A day like Today was quite expected after the recent sharp declines in the stock markets around the globe. The danger in these kinds of days is that many traders and investors tend to believe that such risings mean that a new uptrend has begun. However, the truth is very far from that, and the only reason that the markets jumped so dramatically is that the short-positions holders had to cover their positions and caused a sharp short-squeeze. It does not mean that this momentum cannot continue, but the chances are against it.
Naturally, the strong momentum of the USD, which comes along with the hysteria in the stock markets, has also weakened and the currencies got a chance to correct.
There were large gaps against the USD in most of the major pairs, which were caused by those who took profits of what they gained during the recent session. Because of that, the pair fell almost 200 pips before it found the support at 1.03. In fact, this was an accurate retest to the break-up zone from just few weeks ago. Investors, who missed the original break-up, got the opportunity to enter the game, and those who were already in it, got the chance to enlarge their positions.

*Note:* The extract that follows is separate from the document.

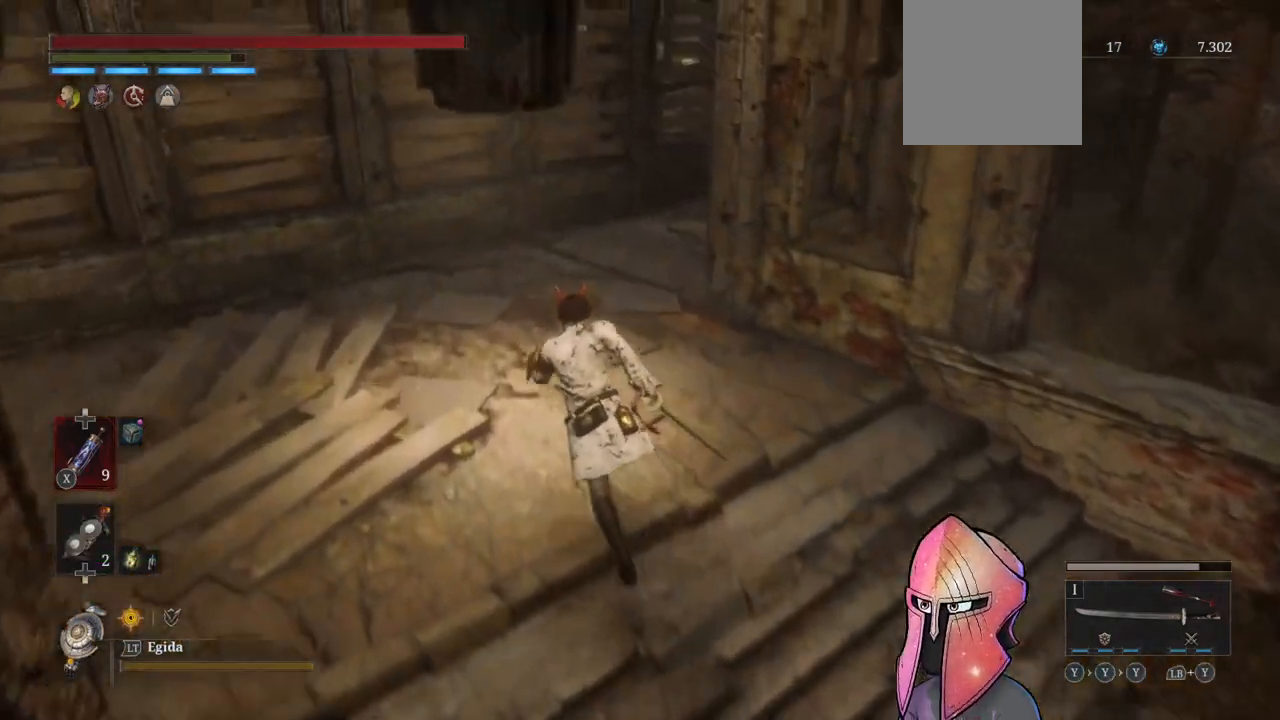
{"buttons": [], "left_stick": "up", "right_stick": "right", "events": [[267, "B", "up"], [450, "right_stick", "right"]]}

If the CAD continues rising and breaks under the support of 1.03, it might slide to the 200 SMA at 1.018. However, this looks like a possible reversal pattern and a break-up of 1.04 might take the USD up to 1.05-1.055.
Unlike other currencies, the Euro has not made a strong correction against the USD, though it looked like it was about to do so on the beginning of the day. As we estimated, 1.32 was a strong support and as long it stays above it, the EUR has better chances to gain points against the USD.
The pair EUR/CAD has been stamping since September, even though the recent daily candlesticks leaves no doubts about the current momentum. It has been moving between 1.41 and 1.38 and now the pair is touching the lower boundary. A successful break-down this time, might fall to 1.365 and even lower. However, if the current pattern remains, the pair might correct up again.